As an example of a recursive function, here is one from one of the labs on recursion that my lab partner Brian (check out his entry on recursion right here) and I wrote:
def find_num(SL: 'SearchList', n: int) -> bool:
"""
Return True if n is in SL, otherwise False.
"""
if n == SL[0]:
return n == SL[0]
elif n < SL[0] and SL[1]:
return find_num(SL[1], n)
elif n > SL[0] and SL[2]:
return find_num(SL[2], n)
else:
return False
The point of this function is to recursively search a SearchList, an ADT we learned about in the lab. A SearchList has some interesting characteristics. First, a SearchList is either None or a python list of three elements. Element 0 is always an integer, element 1 is either a None or a SearchList containing integers smaller than element 0, and element 2 is either None or a SearchList containing integers larger than element 0. For example, a SearchList can look like this: [5, [2, [1, None, None], [3, None, None]], [6, None, None]].
Using these specific characteristics, the previous function was written to recursively scan a SearchList for a given integer n. The first if statement checks for the base case, which is the situation where the first element is the element we are looking for. This is a requirement for any recursive function, and is a good way of displaying how a function defines the simplest possible task. For example, calling find_num(SL, 9) on a SearchList defined as [9, None, None] would evaluate to True without calling itself again. An example of a more complex case is the SearchList [8, [2, None, None], None]. It is immediately apparent that this is not the base case since there is a nested SearchList as element two. When find_num is called on this SearchList for n = 2, the base case is checked and will evaluate to false. Next, elif n < SL[0] and SL[1] will be evaluated. n is less than SL[0], which is 8, and SL[1] will evaluate to True since it is not None, meaning there exists a nested SearchList for the function to check for the intended value. This is where recursion happens, inside this elif statement the function calls itself, this time with the nested SearchList in the parameter (this is indexed so it is always re-evaluated). In this second level, the function will once again check for the base case, and this time it will return True. This return will be carried up to the 'first level' of the function and will end the function call.

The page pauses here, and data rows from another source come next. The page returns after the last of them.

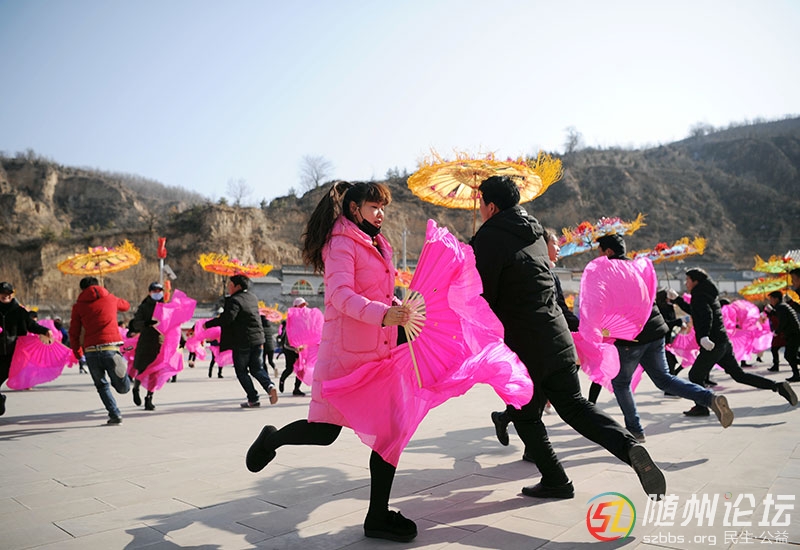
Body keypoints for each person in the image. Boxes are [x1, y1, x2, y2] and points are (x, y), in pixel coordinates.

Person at [245, 181, 418, 542]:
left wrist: (396, 307)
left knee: (390, 432)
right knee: (324, 433)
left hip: (377, 354)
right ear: (354, 208)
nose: (380, 214)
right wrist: (383, 314)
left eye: (383, 208)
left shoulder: (377, 243)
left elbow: (378, 293)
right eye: (374, 207)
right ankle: (271, 440)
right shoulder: (341, 243)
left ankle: (377, 516)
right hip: (344, 356)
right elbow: (340, 295)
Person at [475, 176, 665, 501]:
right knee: (574, 406)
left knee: (523, 413)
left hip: (525, 342)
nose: (480, 210)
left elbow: (484, 295)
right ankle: (628, 446)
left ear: (490, 206)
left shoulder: (489, 236)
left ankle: (556, 480)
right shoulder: (535, 233)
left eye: (481, 203)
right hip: (557, 335)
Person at [593, 234, 733, 442]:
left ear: (609, 252)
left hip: (633, 337)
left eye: (600, 252)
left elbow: (610, 306)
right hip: (656, 331)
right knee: (664, 379)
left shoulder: (610, 273)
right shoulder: (638, 268)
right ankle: (709, 398)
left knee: (621, 383)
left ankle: (635, 430)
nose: (598, 256)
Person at [669, 268, 797, 413]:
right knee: (739, 375)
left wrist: (704, 335)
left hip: (712, 344)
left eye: (687, 280)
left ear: (695, 281)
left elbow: (706, 315)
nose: (686, 283)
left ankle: (702, 406)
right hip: (723, 342)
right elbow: (696, 311)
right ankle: (777, 386)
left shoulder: (699, 295)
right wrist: (677, 299)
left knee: (695, 375)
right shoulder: (707, 293)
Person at [205, 274, 277, 408]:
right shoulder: (252, 297)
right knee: (257, 368)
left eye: (230, 285)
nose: (228, 287)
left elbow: (228, 319)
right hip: (258, 339)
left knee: (241, 371)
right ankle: (269, 386)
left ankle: (253, 398)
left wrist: (208, 324)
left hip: (243, 341)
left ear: (237, 286)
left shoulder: (234, 300)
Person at [68, 276, 131, 424]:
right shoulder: (111, 299)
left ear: (82, 289)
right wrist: (109, 294)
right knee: (123, 388)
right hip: (111, 347)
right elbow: (126, 306)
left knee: (102, 385)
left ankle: (115, 415)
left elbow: (74, 332)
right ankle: (122, 380)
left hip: (91, 351)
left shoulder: (78, 306)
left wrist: (78, 352)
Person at [0, 282, 53, 416]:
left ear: (12, 295)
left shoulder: (19, 311)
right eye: (2, 293)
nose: (5, 296)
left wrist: (45, 330)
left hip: (14, 353)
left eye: (8, 293)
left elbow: (31, 325)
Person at [127, 282, 165, 411]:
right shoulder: (144, 307)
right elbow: (136, 323)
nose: (157, 293)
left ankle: (149, 398)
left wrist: (180, 339)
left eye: (159, 290)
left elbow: (172, 324)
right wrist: (146, 323)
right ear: (150, 292)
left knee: (155, 372)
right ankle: (136, 388)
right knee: (142, 369)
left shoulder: (165, 306)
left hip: (159, 343)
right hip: (145, 342)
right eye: (155, 291)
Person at [765, 290, 800, 382]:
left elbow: (783, 321)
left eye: (771, 299)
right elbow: (780, 316)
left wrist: (777, 331)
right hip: (792, 334)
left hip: (793, 334)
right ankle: (796, 375)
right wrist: (771, 312)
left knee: (789, 356)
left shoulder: (781, 307)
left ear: (776, 299)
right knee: (791, 356)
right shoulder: (781, 306)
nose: (770, 301)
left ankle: (796, 375)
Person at [278, 297, 307, 396]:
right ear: (295, 307)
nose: (303, 308)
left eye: (304, 305)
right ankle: (282, 380)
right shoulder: (290, 319)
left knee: (301, 369)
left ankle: (296, 389)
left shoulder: (305, 319)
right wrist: (294, 348)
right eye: (301, 306)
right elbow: (287, 339)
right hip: (289, 349)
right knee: (289, 368)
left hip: (300, 348)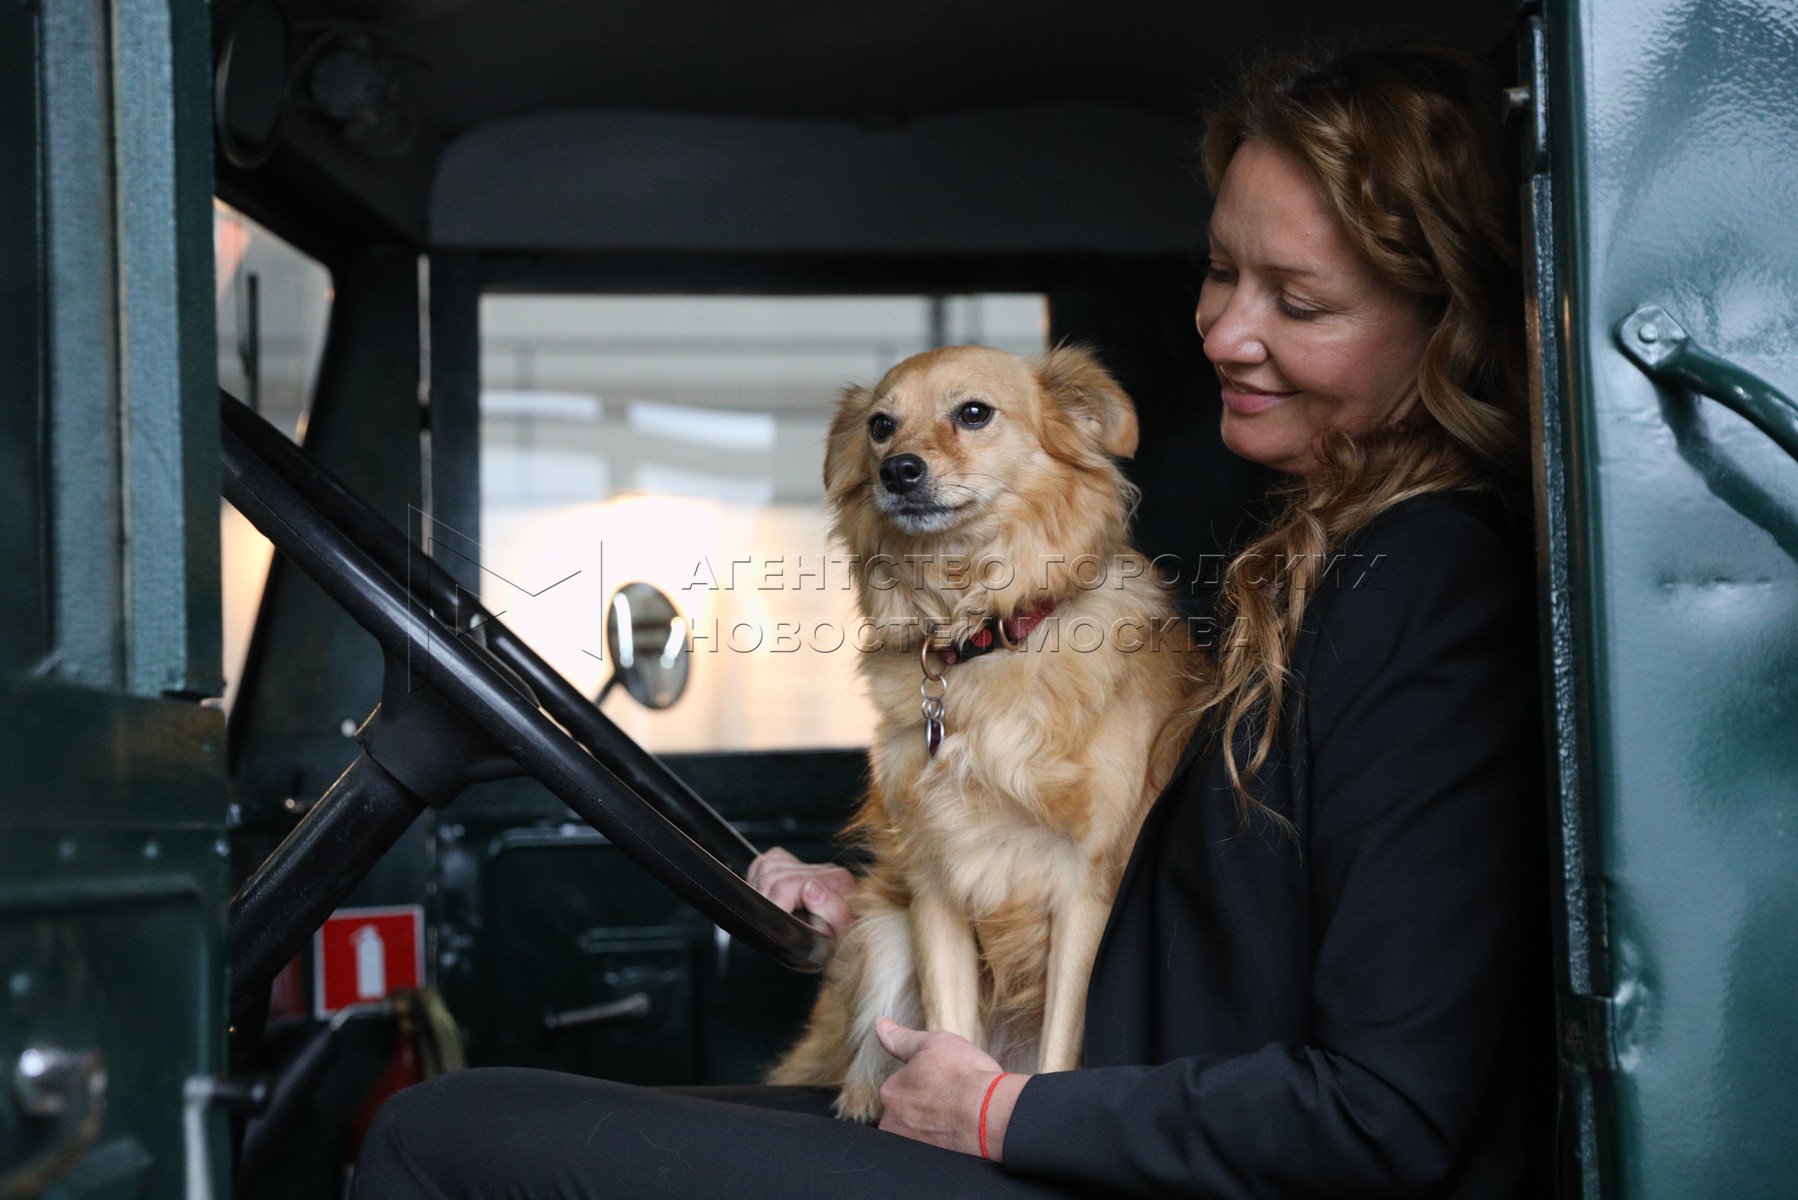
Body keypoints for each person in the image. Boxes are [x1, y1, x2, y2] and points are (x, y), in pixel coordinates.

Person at [349, 39, 1546, 1198]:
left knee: (440, 1132)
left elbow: (1388, 1114)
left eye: (1297, 299)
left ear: (1445, 323)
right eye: (1222, 270)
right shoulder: (1317, 560)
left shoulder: (1432, 588)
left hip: (1112, 1143)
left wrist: (998, 1111)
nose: (1224, 331)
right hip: (1083, 1109)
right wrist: (894, 907)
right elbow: (1168, 904)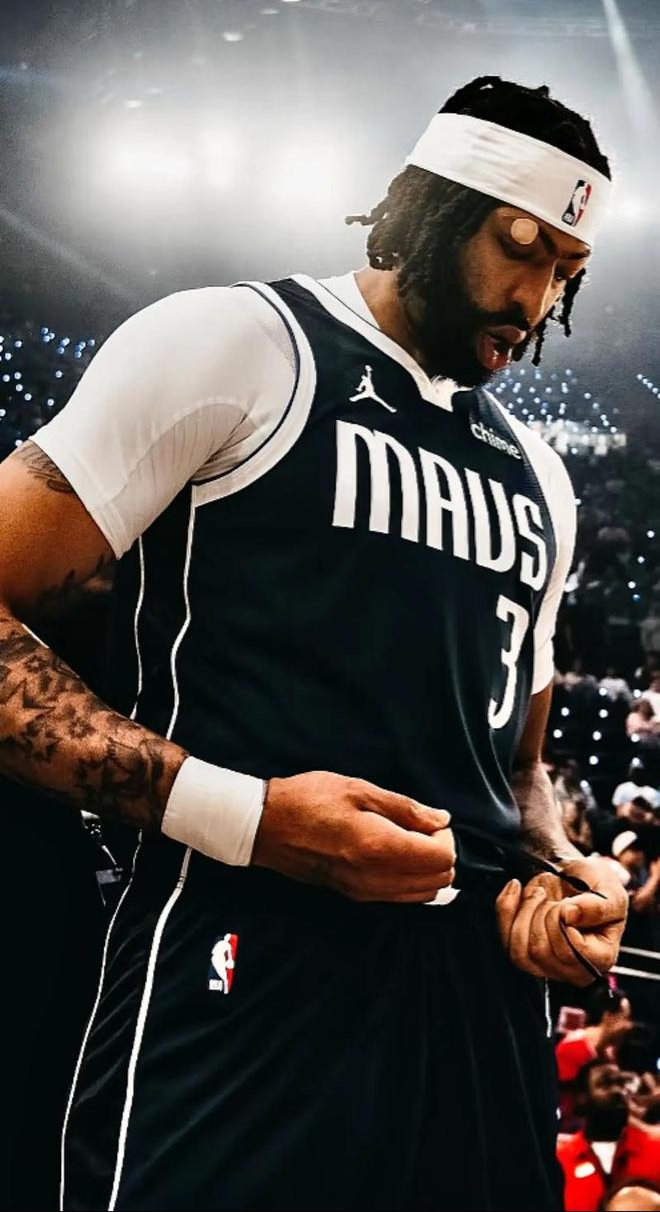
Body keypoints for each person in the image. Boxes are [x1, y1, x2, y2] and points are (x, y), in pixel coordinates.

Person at [0, 75, 629, 1211]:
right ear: (433, 208)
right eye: (519, 246)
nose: (536, 300)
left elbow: (518, 769)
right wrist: (247, 818)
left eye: (567, 272)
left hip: (474, 1010)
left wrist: (562, 877)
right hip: (242, 967)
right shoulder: (236, 344)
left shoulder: (543, 476)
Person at [557, 1060, 660, 1212]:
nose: (618, 1091)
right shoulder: (562, 1161)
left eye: (621, 1083)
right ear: (582, 1097)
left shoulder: (656, 1151)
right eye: (605, 1084)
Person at [556, 988, 633, 1131]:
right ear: (608, 1017)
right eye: (625, 1018)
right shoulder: (572, 1047)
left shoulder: (608, 1053)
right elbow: (565, 1102)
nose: (629, 1026)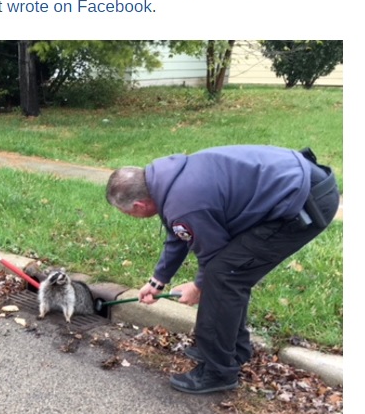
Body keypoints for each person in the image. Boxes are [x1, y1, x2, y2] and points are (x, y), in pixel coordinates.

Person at [105, 145, 339, 394]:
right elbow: (179, 233)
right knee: (228, 274)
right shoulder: (166, 181)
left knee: (223, 277)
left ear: (140, 205)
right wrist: (157, 282)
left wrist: (198, 287)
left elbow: (215, 255)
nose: (129, 215)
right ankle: (233, 350)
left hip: (303, 202)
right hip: (299, 184)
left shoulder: (184, 202)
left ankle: (218, 371)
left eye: (126, 212)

This might not be the simplest possible example but I believe it effectively shows every key feature of a recursive function: the check for the base case, the return statement(s) for when the function has or has not reached a base case, the function calling itself with a modified parameter, etc. Regardless of how many nested SearchLists there are, this function will continue to call itself until a base case has been found, no matter how 'deep' it must go. A lot of power in a relatively simple function like this seems to be recursions biggest strength and whenever a problem can be broken down into the same series of steps it is definitely a viable option.